To analyze results of 127 patients undergoing myeloablative therapy followed by marrow transplantation for relapsed or refractory Hodgkin's disease.
Twenty-three patients had primary refractory ...disease, 34 were in early first relapse or second complete remission (CR), and 70 had refractory first relapse or disease beyond second CR. Preparative regimens included total-body irradiation (TBI) and chemotherapy (n = 61) or chemotherapy only (n = 66). Sixty-eight patients received autologous marrow, six syngeneic marrow, and 53 allogeneic marrow.

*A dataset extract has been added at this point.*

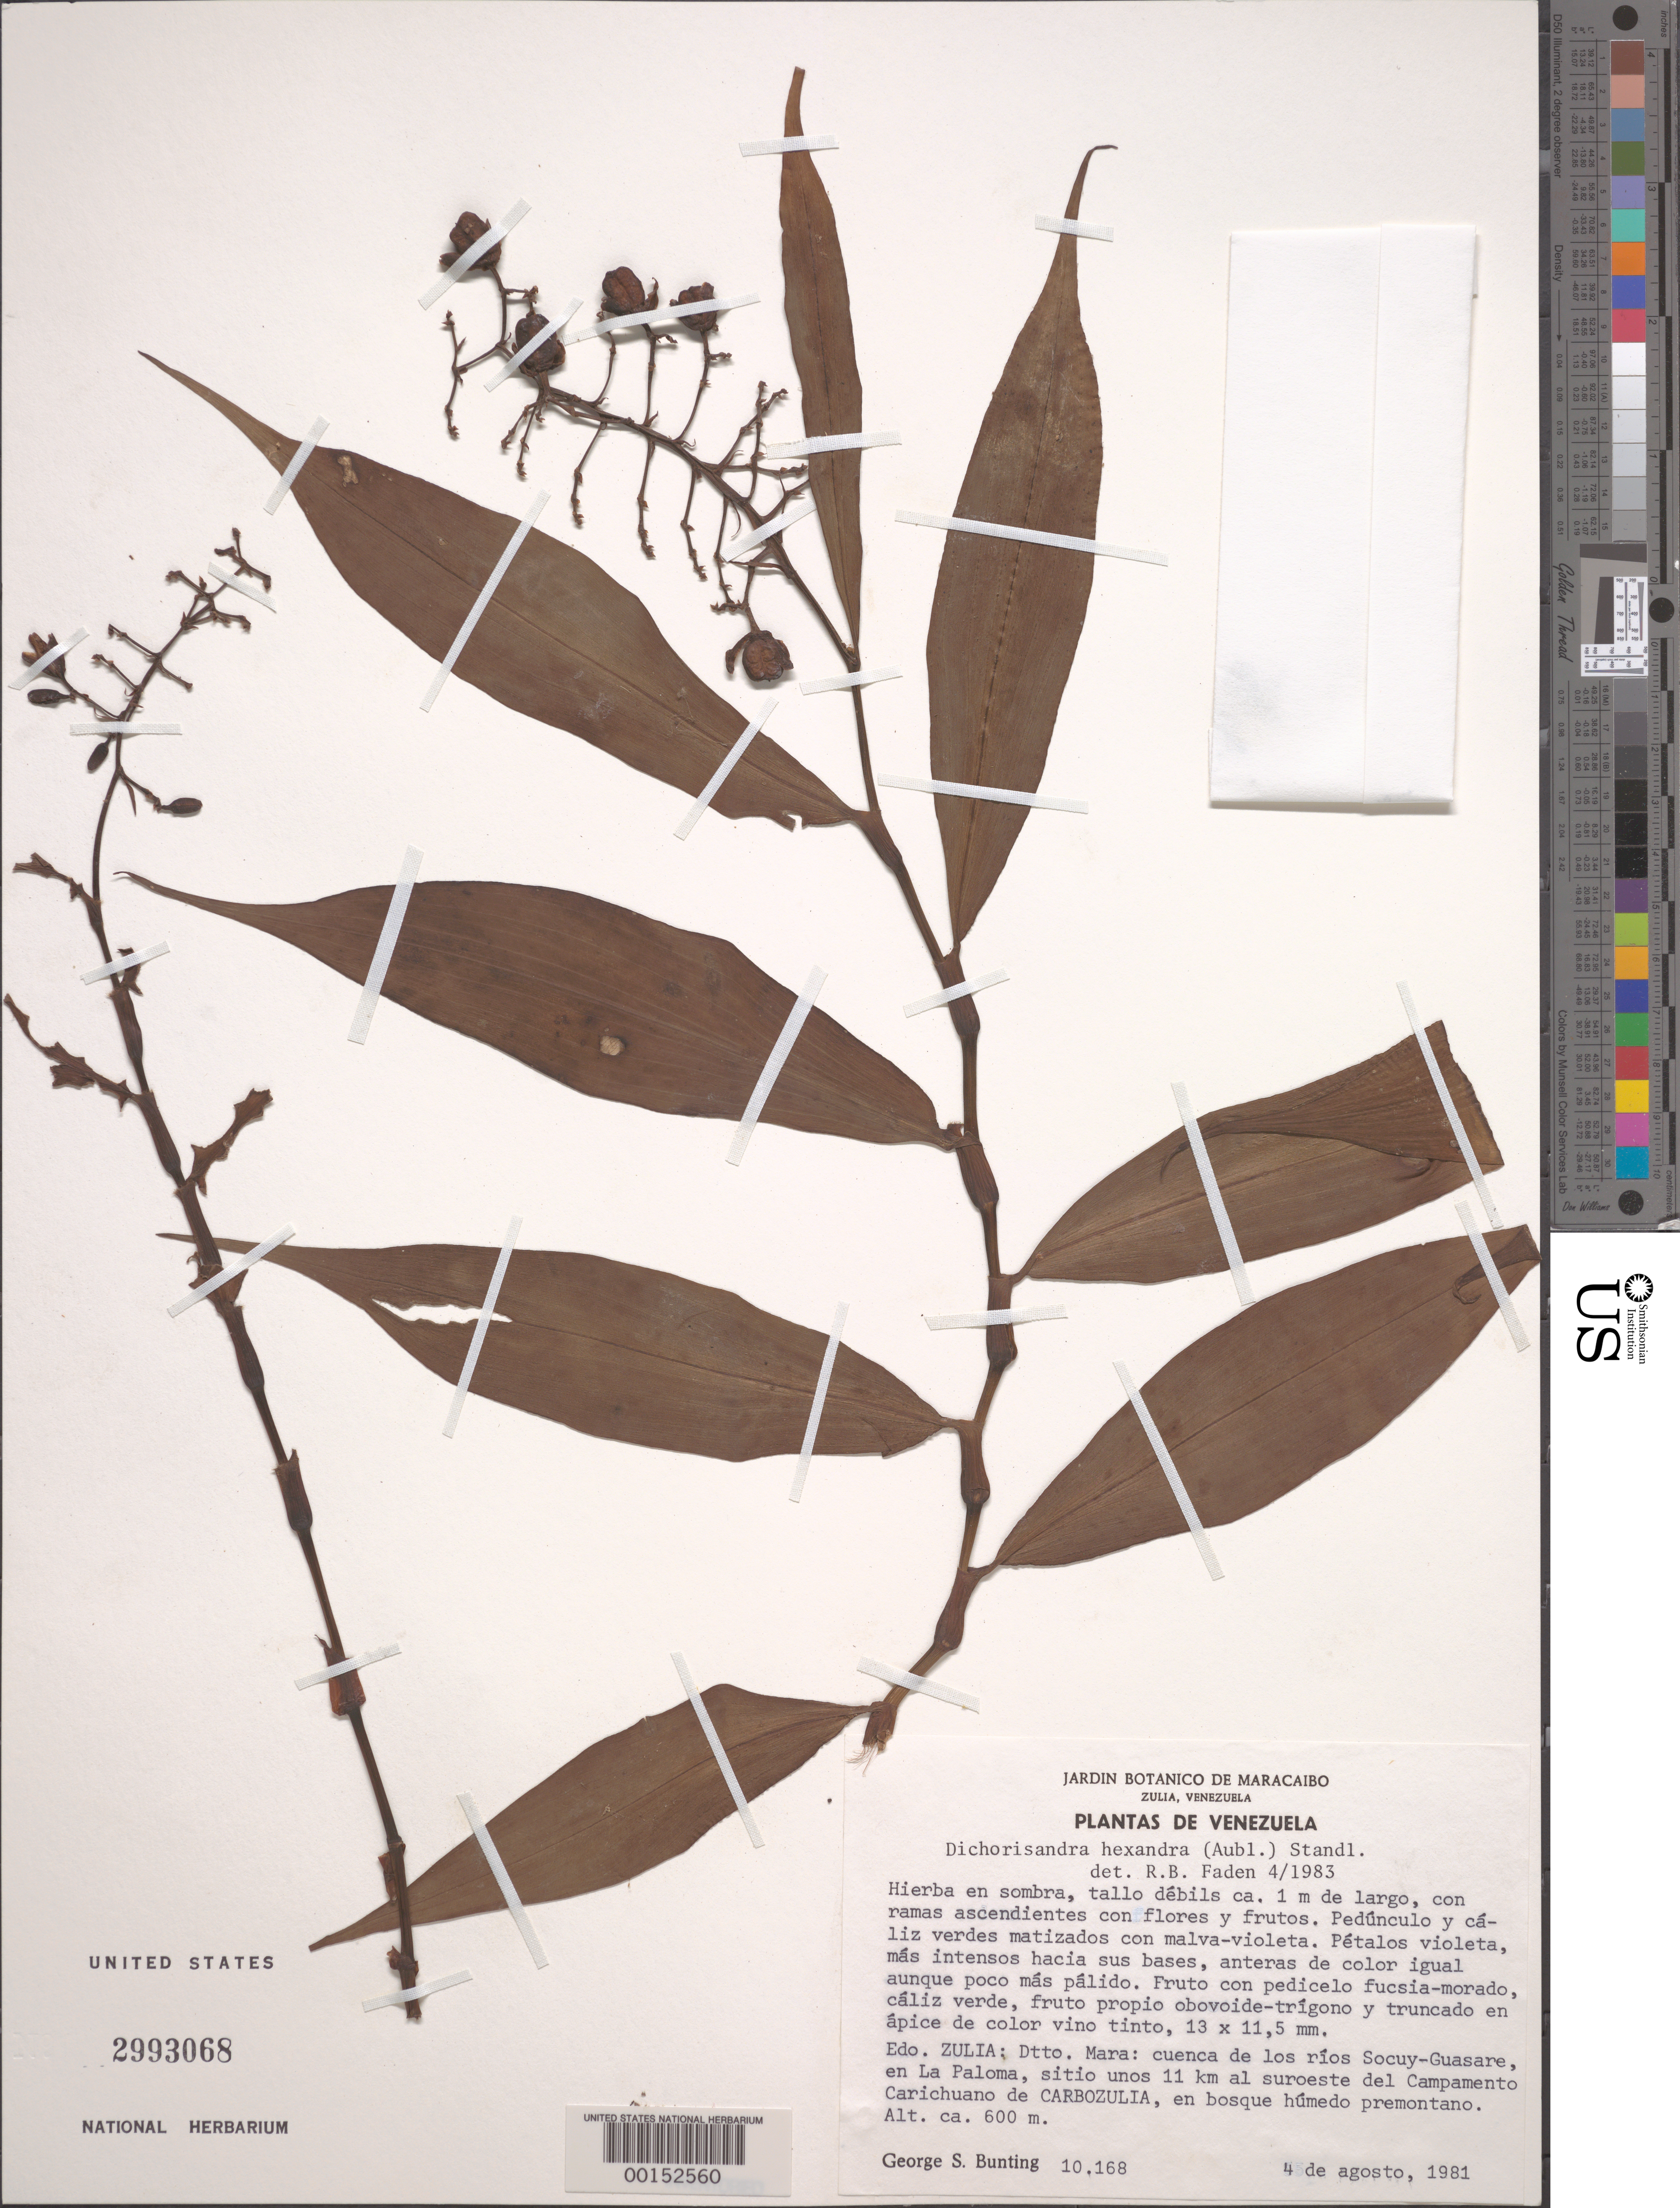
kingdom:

The 5-year actuarial probabilities of survival, event-free survival (EFS), relapse, and nonrelapse mortality for the entire group were 21%, 18%, 65%, and 49%, respectively. HLA-identical allogeneic marrow recipients had a statistically lower relapse rate compared with recipients of autologous marrow, but survival, EFS, and nonrelapse mortality rates were not significantly different. In the multivariate analysis, higher performance status and absence of bulky disease predicted for improved EFS and lower relapse rates, while fewer prior treatment regimens predicted for improved EFS and lower nonrelapse mortality rates. Additionally, the univariate analysis showed that patients who underwent transplantation with disease refractory to chemotherapy or beyond second CR had a worse outcome compared with those who had less advanced disease.
Outcome with transplantation for patients with Hodgkin's disease is improved if transplantation is performed early after relapse when disease burden is less, tumor chemosensitivity is greater, and the patient is likely to have a better performance status. The use of HLA-matched sibling marrow results in a lower relapse rate and, thus, for some individuals, may be preferable to the use of autologous marrow.